Date of Award

Spring 5-21-2026

Document Type

Thesis (Master's)

Department or Program

Master of Arts in Liberal Studies

First Advisor

Evelyn Lechner

Second Advisor

Peter DeShazo

Third Advisor

David Van Wie

Abstract

This thesis explores the conditions under which some contractual autonomous jurisdictions without historic or ethnic mandates endure when their parent state's politics change, and others are scrapped. It analyses the Dubai International Financial Centre and Honduras Zones for Employment and Economic Development as two legalised governance spaces within states. The research focuses on a key issue in special jurisdiction studies: statutory, contractual, court and regulatory autonomy can be created, but the parent state can limit and/or abolish autonomy when political conditions change.
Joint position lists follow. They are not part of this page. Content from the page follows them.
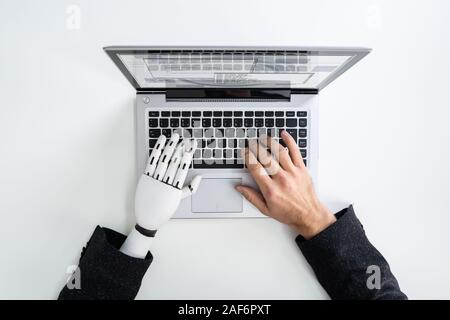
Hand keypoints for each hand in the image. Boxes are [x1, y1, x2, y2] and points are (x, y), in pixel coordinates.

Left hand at [121, 134, 201, 257]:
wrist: (148, 219)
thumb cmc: (165, 210)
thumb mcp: (179, 200)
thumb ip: (191, 188)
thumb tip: (200, 176)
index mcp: (175, 188)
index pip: (184, 167)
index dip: (188, 154)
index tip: (192, 145)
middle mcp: (165, 182)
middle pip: (174, 161)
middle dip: (180, 148)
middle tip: (185, 137)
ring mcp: (155, 179)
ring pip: (164, 159)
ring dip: (170, 146)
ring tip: (175, 136)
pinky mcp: (145, 177)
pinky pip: (151, 161)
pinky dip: (156, 150)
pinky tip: (161, 142)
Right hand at [236, 130, 335, 239]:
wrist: (309, 215)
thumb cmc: (289, 213)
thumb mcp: (266, 209)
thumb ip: (251, 197)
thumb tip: (240, 187)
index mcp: (270, 189)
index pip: (255, 168)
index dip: (248, 157)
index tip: (244, 152)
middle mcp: (281, 179)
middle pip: (265, 158)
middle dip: (256, 147)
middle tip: (251, 142)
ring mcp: (293, 173)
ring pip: (279, 152)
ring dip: (270, 142)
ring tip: (263, 137)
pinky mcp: (302, 169)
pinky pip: (296, 151)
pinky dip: (290, 141)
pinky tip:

This thesis employs a qualitative comparison case study, conducting documentary research, legal and institutional text analysis, within-case analysis, cross-case comparison and mechanism-based explanation. The results reveal that DIFC has been resilient because its autonomy is limited, business-oriented, institutionally rich, and fits with Dubai's strategic financial plans. Its courts, regulatory, legal and business infrastructure generate reputational and strategic withdrawal costs for the host state. In contrast, the ZEDEs had greater autonomy in legal, regulatory and administrative matters, but their design was politicised. The political debate shifted the ZEDEs into a sovereignty, democracy and territorial integrity problem. Repeal and constitutionality show that formal legal protections didn't provide sufficient credible commitment. The thesis claims that persistence relies on a double lock: the cost of exiting and credible external (or externalised) guarantors. These must be in place before political turnaround and acceptable to the parent state. The study finds that contractual autonomy can only survive if legal differentiation becomes politically institutionalised and convenient.